[Stored data — start]

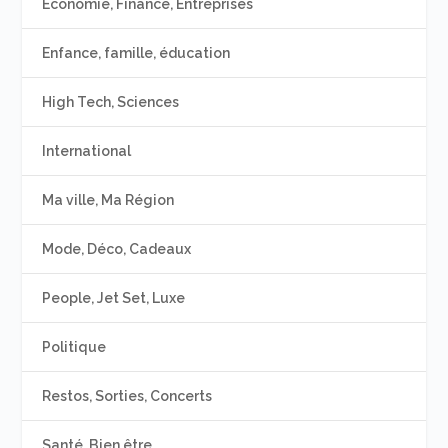
Economie, Finance, Entreprises
Enfance, famille, éducation
High Tech, Sciences
International
Ma ville, Ma Région
Mode, Déco, Cadeaux
People, Jet Set, Luxe
Politique
Restos, Sorties, Concerts
Santé, Bien être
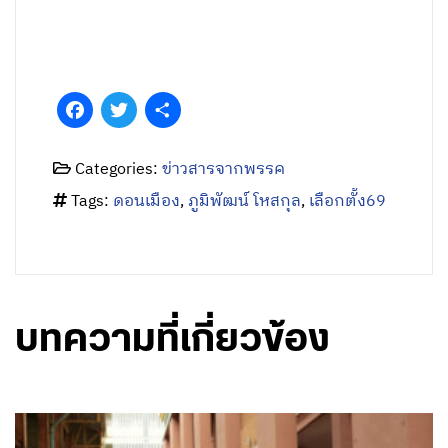
Facebook
Twitter
Share
Categories:
ข่าวสารจากพรรค
Tags:
ดอนเมือง
,
ภูมิพัฒน์ โหสกุล
,
เลือกตั้ง69
บทความที่เกี่ยวข้อง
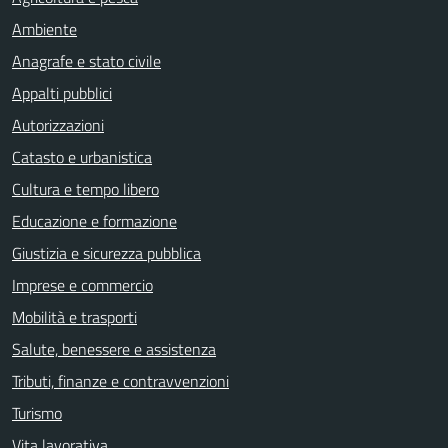
Ambiente
Anagrafe e stato civile
Appalti pubblici
Autorizzazioni
Catasto e urbanistica
Cultura e tempo libero
Educazione e formazione
Giustizia e sicurezza pubblica
Imprese e commercio
Mobilità e trasporti
Salute, benessere e assistenza
Tributi, finanze e contravvenzioni
Turismo
Vita lavorativa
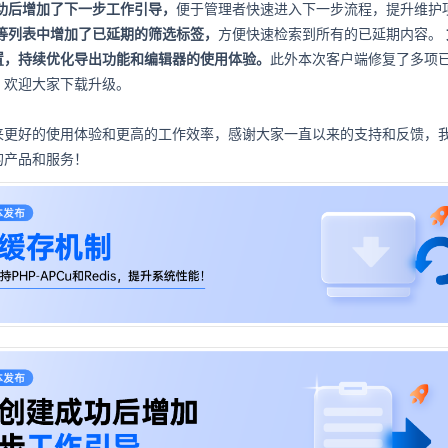
功后增加了下一步工作引导，
便于管理者快速进入下一步流程，提升维护
等列表中增加了已延期的筛选标签，
方便快速检索到所有的已延期内容。
置，持续优化导出功能和编辑器的使用体验。
此外本次客户端修复了多项
，欢迎大家下载升级。
来更好的使用体验和更高的工作效率，感谢大家一直以来的支持和反馈，
的产品和服务！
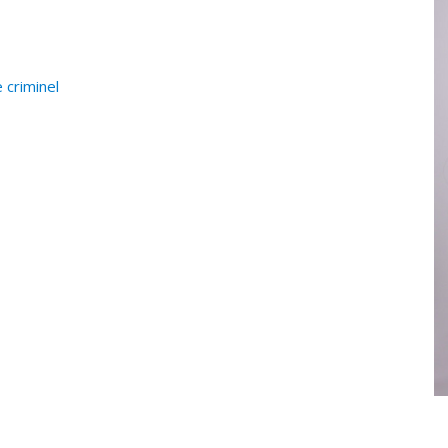
 criminel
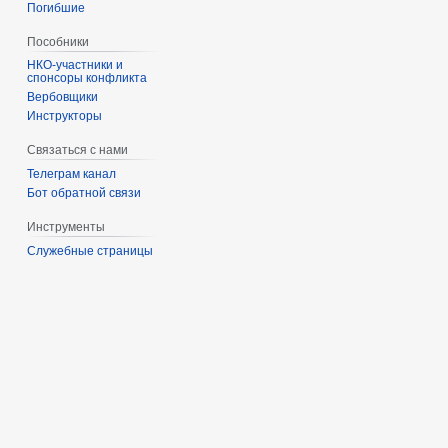
Погибшие
Пособники
спонсоры конфликта
‏‎Вербовщики
Инструкторы
Связаться с нами
Телеграм канал
Бот обратной связи
Инструменты
Служебные страницы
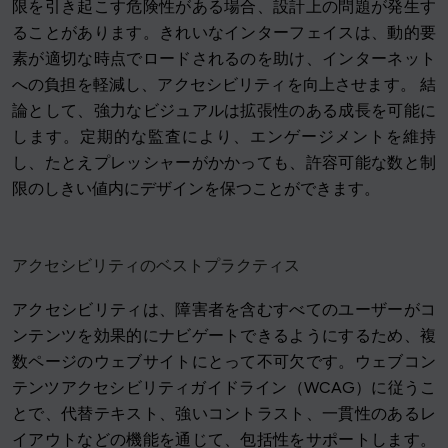
限を引き起こす危険性がある場合、設計上の問題が発生す
ることがあります。きれいなインターフェイスは、動的要
素が適切な時点でロードされるのを助け、インターネット
への負担を軽減し、アクセシビリティを向上させます。 結
論として、強力なビジュアルは拡張性のある成長を可能に
します。定期的な監査により、エンゲージメントを維持
し、たとえプレッシャーがかかっても、許容可能な数と制
限のしきい値内にデザインを保つことができます。
アクセシビリティのベストプラクティス
アクセシビリティは、障害者を含むすべてのユーザーがコ
ンテンツを効果的にナビゲートできるようにするため、複
数ページのウェブサイトにとって不可欠です。ウェブコン
テンツアクセシビリティガイドライン（WCAG）に従うこ
とで、代替テキスト、強いコントラスト、一貫性のあるレ
イアウトなどの機能を通じて、包括性をサポートします。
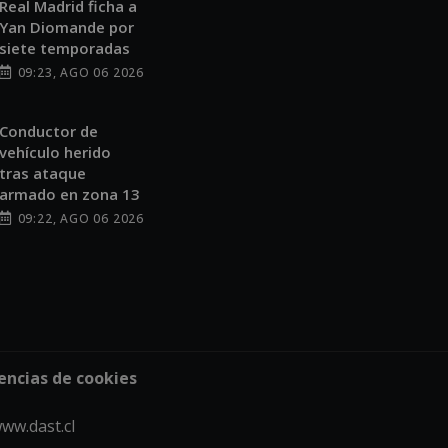
Real Madrid ficha a
Yan Diomande por
siete temporadas
09:23, AGO 06 2026
Conductor de
vehículo herido
tras ataque
armado en zona 13
09:22, AGO 06 2026
encias de cookies
ww.dast.cl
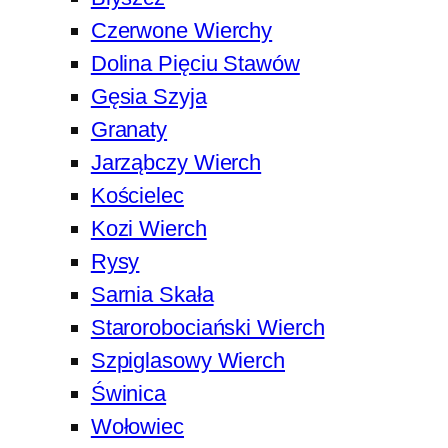
Czerwone Wierchy
Dolina Pięciu Stawów
Gęsia Szyja
Granaty
Jarząbczy Wierch
Kościelec
Kozi Wierch
Rysy
Sarnia Skała
Starorobociański Wierch
Szpiglasowy Wierch
Świnica
Wołowiec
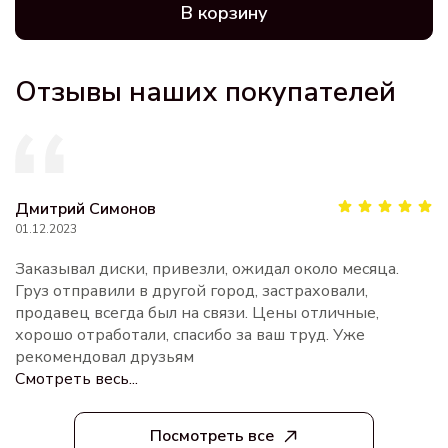
В корзину
Отзывы наших покупателей
Дмитрий Симонов
01.12.2023
Заказывал диски, привезли, ожидал около месяца.
Груз отправили в другой город, застраховали,
продавец всегда был на связи. Цены отличные,
хорошо отработали, спасибо за ваш труд. Уже
рекомендовал друзьям
Смотреть весь...
Посмотреть все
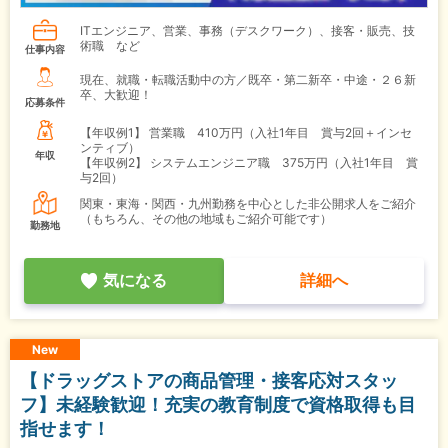
ITエンジニア、営業、事務（デスクワーク）、接客・販売、技
術職 など
仕事内容
現在、就職・転職活動中の方／既卒・第二新卒・中途・２６新
卒、大歓迎！
応募条件
【年収例1】
営業職 410万円（入社1年目 賞与2回＋インセ
ンティブ）
年収
【年収例2】
システムエンジニア職 375万円（入社1年目 賞
与2回）
関東・東海・関西・九州勤務を中心とした非公開求人をご紹介
（もちろん、その他の地域もご紹介可能です）
勤務地
気になる
詳細へ
New
【ドラッグストアの商品管理・接客応対スタッ
フ】未経験歓迎！充実の教育制度で資格取得も目
指せます！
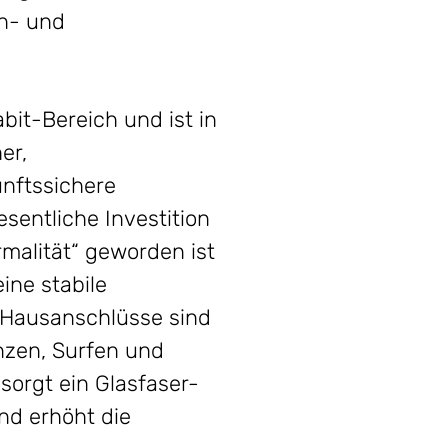
n- und
bit-Bereich und ist in
er,
unftssichere
sentliche Investition
ormalität“ geworden ist
eine stabile
r-Hausanschlüsse sind
nzen, Surfen und
sorgt ein Glasfaser-
nd erhöht die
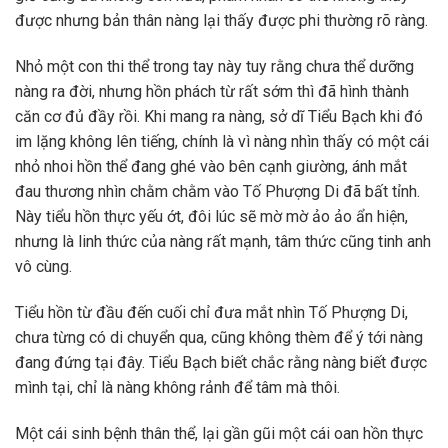
được nhưng bản thân nàng lại thấy được phi thường rõ ràng.
Nhỏ một con thi thể trong tay này tuy rằng chưa thể dưỡng
nàng ra đời, nhưng hồn phách từ rất sớm thì đã hình thành
căn cơ đủ đầy rồi. Khi mang ra nàng, sở dĩ Tiểu Bạch khi đó
im lặng không lên tiếng, chính là vì nàng nhìn thấy có một cái
nhỏ nhoi hồn thể đang ghé vào bên cạnh giường, ánh mắt
đau thương nhìn chằm chằm vào Tố Phượng Di đã bất tỉnh.
Này tiểu hồn thực yếu ớt, đôi lúc sẽ mờ mờ ảo ảo ẩn hiện,
nhưng là linh thức của nàng rất mạnh, tâm thức cũng tinh anh
vô cùng.
Tiểu hồn từ đầu đến cuối chỉ đưa mắt nhìn Tố Phượng Di,
chưa từng có di chuyển qua, cũng không thèm để ý tới nàng
đang đứng tại đây. Tiểu Bạch biết chắc rằng nàng biết được
mình tại, chỉ là nàng không rảnh để tâm mà thôi.
Một cái sinh bệnh thân thể, lại gần gũi một cái oan hồn thực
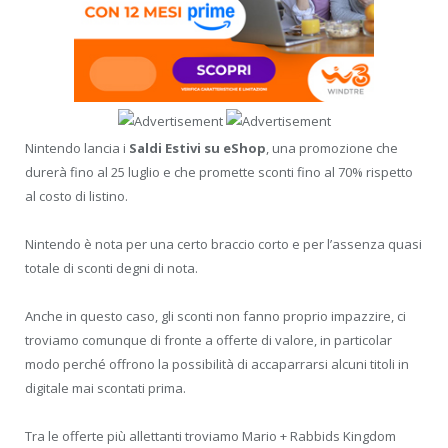
Nintendo lancia i
Saldi Estivi su eShop
, una promozione che
durerà fino al 25 luglio e che promette sconti fino al 70% rispetto
al costo di listino.
Nintendo è nota per una certo braccio corto e per l’assenza quasi
totale di sconti degni di nota.
Anche in questo caso, gli sconti non fanno proprio impazzire, ci
troviamo comunque di fronte a offerte di valore, in particolar
modo perché offrono la possibilità di accaparrarsi alcuni titoli in
digitale mai scontati prima.
Tra le offerte più allettanti troviamo Mario + Rabbids Kingdom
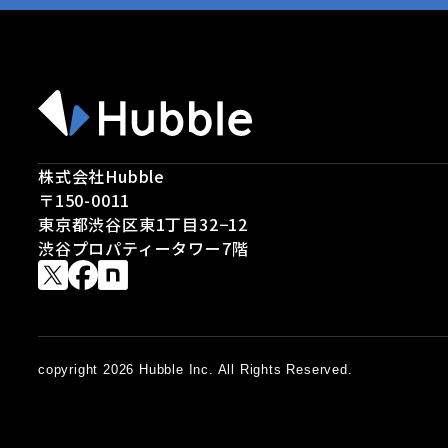
株式会社Hubble
〒150-0011
東京都渋谷区東1丁目32−12
渋谷プロパティータワー7階
copyright 2026 Hubble Inc. All Rights Reserved.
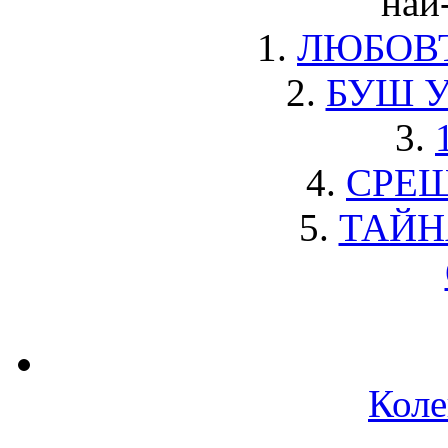
най
1.
ЛЮБОВТ
2.
БУШ 
3.
4.
СРЕЩ
5.
ТАЙН
Коле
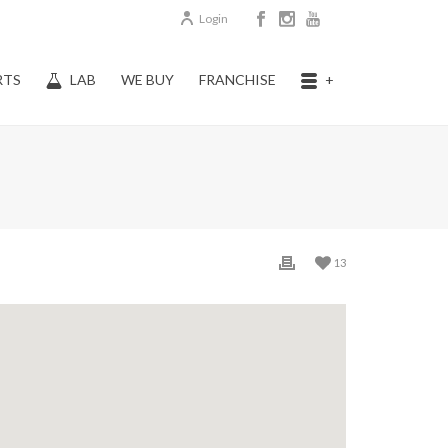
Login
RTS
LAB
WE BUY
FRANCHISE
+
13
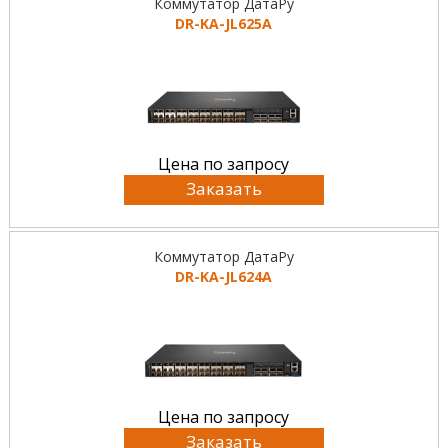
Коммутатор ДатаРу
DR-KA-JL625A
Цена по запросу
Заказать
Коммутатор ДатаРу
DR-KA-JL624A
Цена по запросу
Заказать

[Stored data — finish]

In how many lines of the records does the word "chưa" appear? Reply with the number only.

■ **Exercise solution**: 2